The heads of state of Germany and Poland agreed Thursday that a "calm discussion" was necessary to address the question of reparations from World War II, the Polish presidency said.
Polish President Andrzej Duda and his German counterpart b met in Malta on the sidelines of a conference of 13 EU members.
"The presidents discussed the political and legal contexts of the question of reparations," said Duda's chief of staff Krzysztof Szczerski, as quoted by Poland's PAP news agency.
"They said it would require a calm discussion and that, independently of how the situation evolves, they would do everything to preserve the rich gains in Polish-German relations."
The question of whether Germany owes Poland war reparations -- for years considered as settled -- was brought up on July 28 by Jaroslaw Kaczynski, leader of Poland's ruling rightwing Law and Justice (PiS) party.
Last week, Prime Minister Beata Szydlo said Poland "has the right" to ask for reparations.
But German government spokesman Steffen Seibert dismissed Warsaw's threat to demand new talks, saying the issue had already been settled when "Poland made a binding decision in August 1953... to relinquish demands for further war reparations."
Signed in 1953
Signed by Warsaw's communist authorities, the 1953 agreement on reparations renounced further claims against Germany.
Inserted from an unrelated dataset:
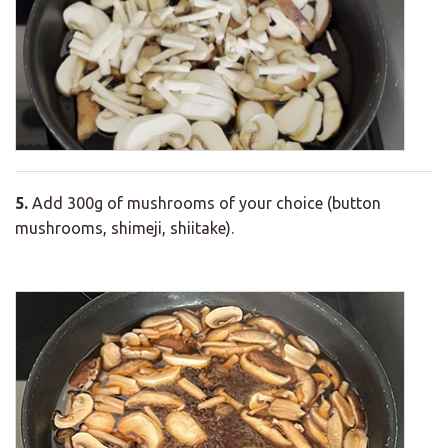
5.
Add 300g of mushrooms of your choice (button
mushrooms, shimeji, shiitake).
But the PiS government disputes the validity of the post-war deal, saying it was made under the diktat of the Soviet Union.
Poland's foreign and interior ministers have estimated potential reparations reaching as high as $1 trillion (830 billion euros).
During the war, Poland suffered the brunt of the two-front attack by Nazi Germany and the Soviet Union.
Six million Polish citizens, including about three million of Jewish origin, were killed under the Nazi occupation of 1939-45, and Warsaw was virtually razed.
According to a survey published last month, 51 percent of Poles oppose any reparation claims against Germany, while 24 percent are in favour.
Poland's powerful Roman Catholic church warned last week that "poor decisions" by the country's rightwing leaders could "undermine" ties with Germany.
The talk of reparations comes as the PiS government is under fire both at home and abroad over a slew of reforms that critics say erode democratic standards and the rule of law.